* [What needs to be done] Read through the records below and copy each line that uses the word "nestačí".

=== Recorded data ===

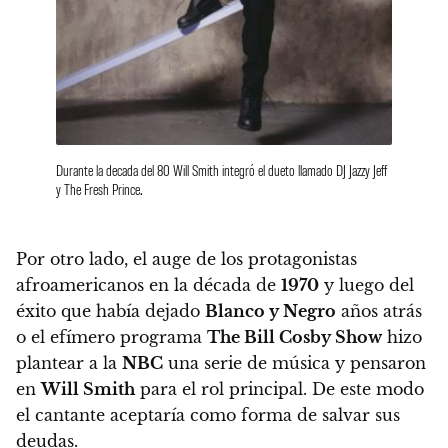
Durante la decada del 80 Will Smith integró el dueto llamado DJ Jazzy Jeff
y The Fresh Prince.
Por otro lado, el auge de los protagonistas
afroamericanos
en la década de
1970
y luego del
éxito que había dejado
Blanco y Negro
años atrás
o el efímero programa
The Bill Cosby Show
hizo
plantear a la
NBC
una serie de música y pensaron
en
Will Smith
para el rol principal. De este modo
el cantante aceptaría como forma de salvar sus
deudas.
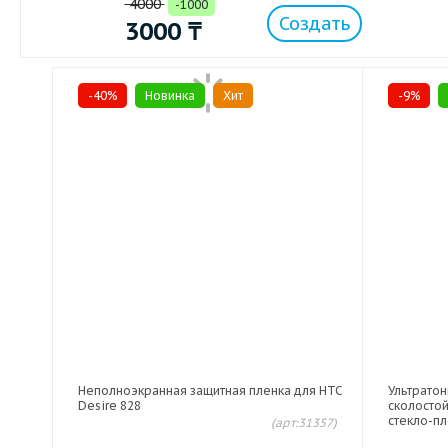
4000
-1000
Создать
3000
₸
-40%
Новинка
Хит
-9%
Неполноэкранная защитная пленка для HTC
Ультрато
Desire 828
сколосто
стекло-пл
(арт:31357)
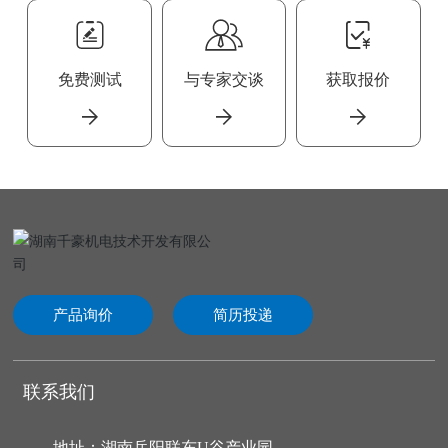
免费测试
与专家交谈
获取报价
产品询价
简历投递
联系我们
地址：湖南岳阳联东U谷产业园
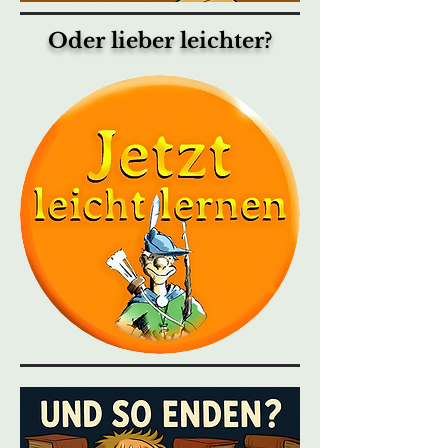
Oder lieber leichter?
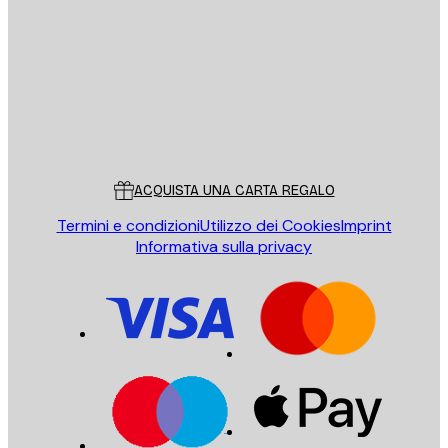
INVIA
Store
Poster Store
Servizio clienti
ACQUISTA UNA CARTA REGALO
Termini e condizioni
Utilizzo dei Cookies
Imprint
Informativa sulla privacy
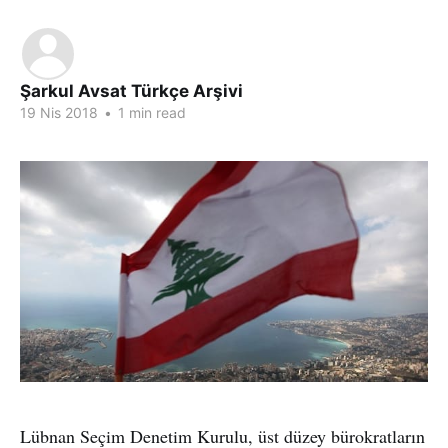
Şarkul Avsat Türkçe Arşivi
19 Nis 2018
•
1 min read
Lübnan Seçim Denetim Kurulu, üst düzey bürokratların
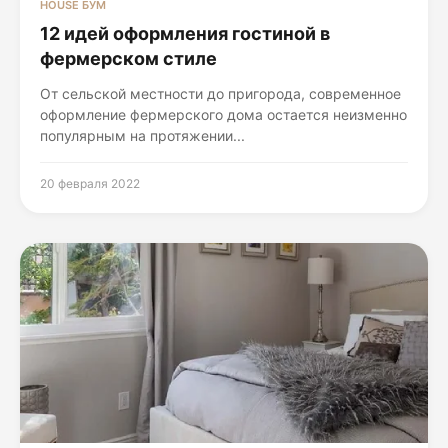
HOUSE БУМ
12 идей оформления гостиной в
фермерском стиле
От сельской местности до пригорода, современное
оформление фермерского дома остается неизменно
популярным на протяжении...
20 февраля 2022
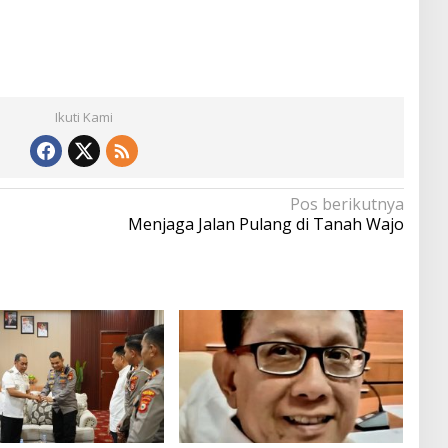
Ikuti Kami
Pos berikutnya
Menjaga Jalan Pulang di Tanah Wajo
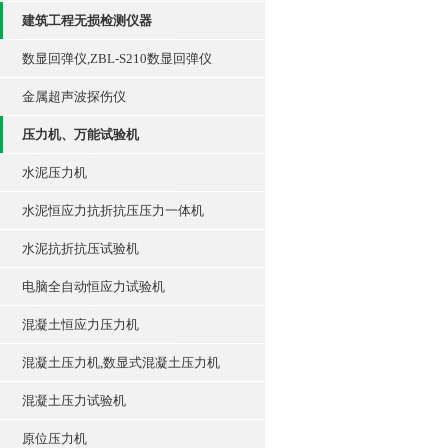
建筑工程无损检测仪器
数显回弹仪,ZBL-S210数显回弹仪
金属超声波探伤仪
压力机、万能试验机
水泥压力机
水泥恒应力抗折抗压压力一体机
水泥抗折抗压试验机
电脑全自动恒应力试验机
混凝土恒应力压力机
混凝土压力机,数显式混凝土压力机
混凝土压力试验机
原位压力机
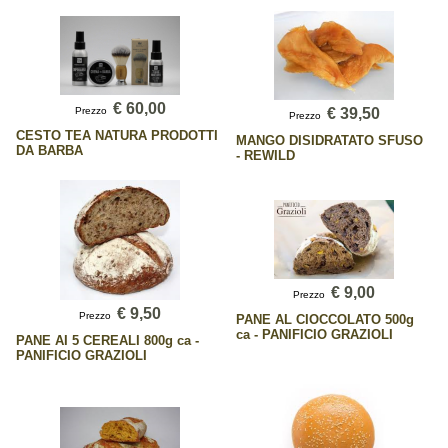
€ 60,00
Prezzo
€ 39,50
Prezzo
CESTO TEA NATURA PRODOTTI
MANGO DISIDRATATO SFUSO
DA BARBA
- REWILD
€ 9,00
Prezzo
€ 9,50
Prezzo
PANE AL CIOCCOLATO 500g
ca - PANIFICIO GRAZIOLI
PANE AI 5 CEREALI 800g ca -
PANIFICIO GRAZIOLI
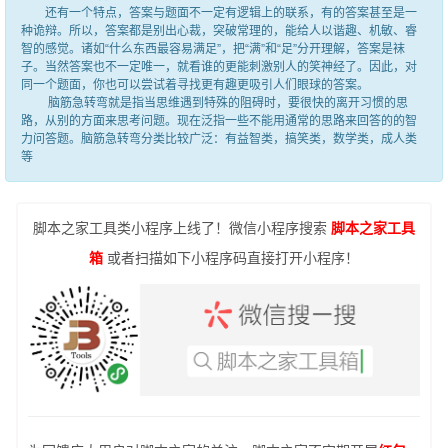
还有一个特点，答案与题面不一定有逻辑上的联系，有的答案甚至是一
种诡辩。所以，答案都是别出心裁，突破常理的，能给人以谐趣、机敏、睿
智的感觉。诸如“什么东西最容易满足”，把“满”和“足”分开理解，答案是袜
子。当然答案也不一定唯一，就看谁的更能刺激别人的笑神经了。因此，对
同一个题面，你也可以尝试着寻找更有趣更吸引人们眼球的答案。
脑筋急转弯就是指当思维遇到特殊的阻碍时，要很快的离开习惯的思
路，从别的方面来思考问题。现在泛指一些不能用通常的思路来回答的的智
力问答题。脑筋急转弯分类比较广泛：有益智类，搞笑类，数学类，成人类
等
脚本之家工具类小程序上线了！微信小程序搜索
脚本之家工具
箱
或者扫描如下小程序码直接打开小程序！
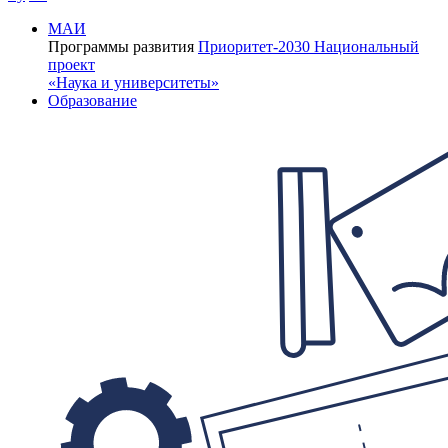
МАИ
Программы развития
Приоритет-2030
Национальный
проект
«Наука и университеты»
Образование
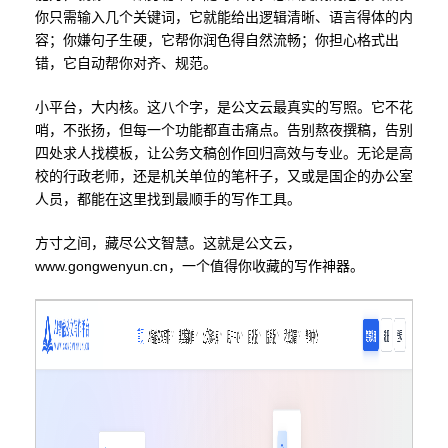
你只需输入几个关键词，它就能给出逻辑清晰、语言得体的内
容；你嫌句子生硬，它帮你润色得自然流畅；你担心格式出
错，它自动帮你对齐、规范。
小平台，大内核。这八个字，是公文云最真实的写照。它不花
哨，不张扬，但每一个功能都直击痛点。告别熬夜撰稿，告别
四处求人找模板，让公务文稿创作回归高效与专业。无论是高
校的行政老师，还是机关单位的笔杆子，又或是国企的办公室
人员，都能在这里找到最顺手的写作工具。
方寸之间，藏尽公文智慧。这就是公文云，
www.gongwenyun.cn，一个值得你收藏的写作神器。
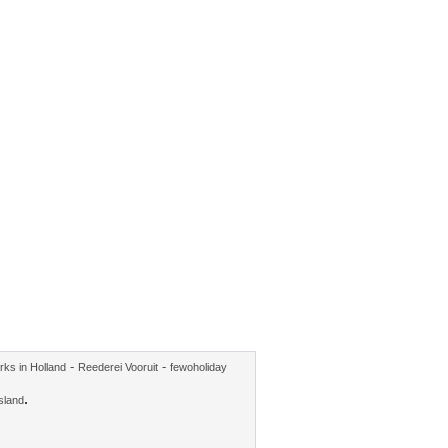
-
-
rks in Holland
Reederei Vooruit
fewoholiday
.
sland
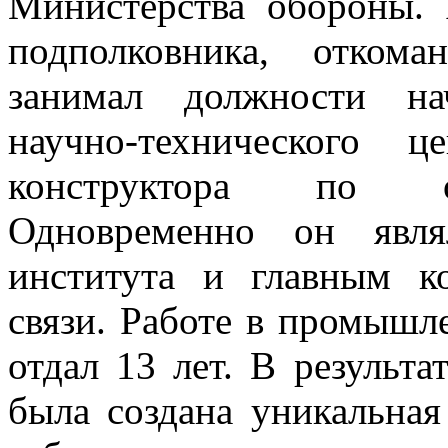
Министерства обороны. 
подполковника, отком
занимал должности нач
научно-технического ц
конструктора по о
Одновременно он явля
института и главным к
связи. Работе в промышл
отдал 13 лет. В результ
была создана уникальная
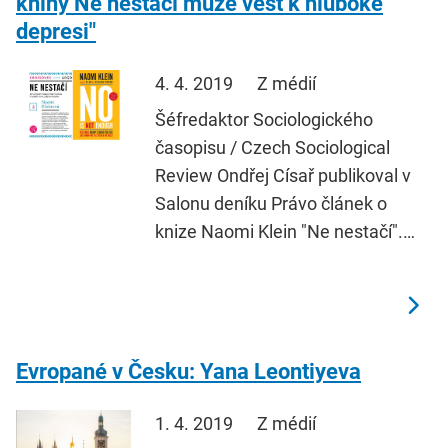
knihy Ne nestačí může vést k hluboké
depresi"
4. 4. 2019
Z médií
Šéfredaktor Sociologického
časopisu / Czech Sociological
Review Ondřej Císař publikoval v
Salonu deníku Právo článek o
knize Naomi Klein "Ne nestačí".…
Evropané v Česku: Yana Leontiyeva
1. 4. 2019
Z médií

===

* [Output]
knihy Ne nestačí může vést k hluboké
knize Naomi Klein "Ne nestačí".…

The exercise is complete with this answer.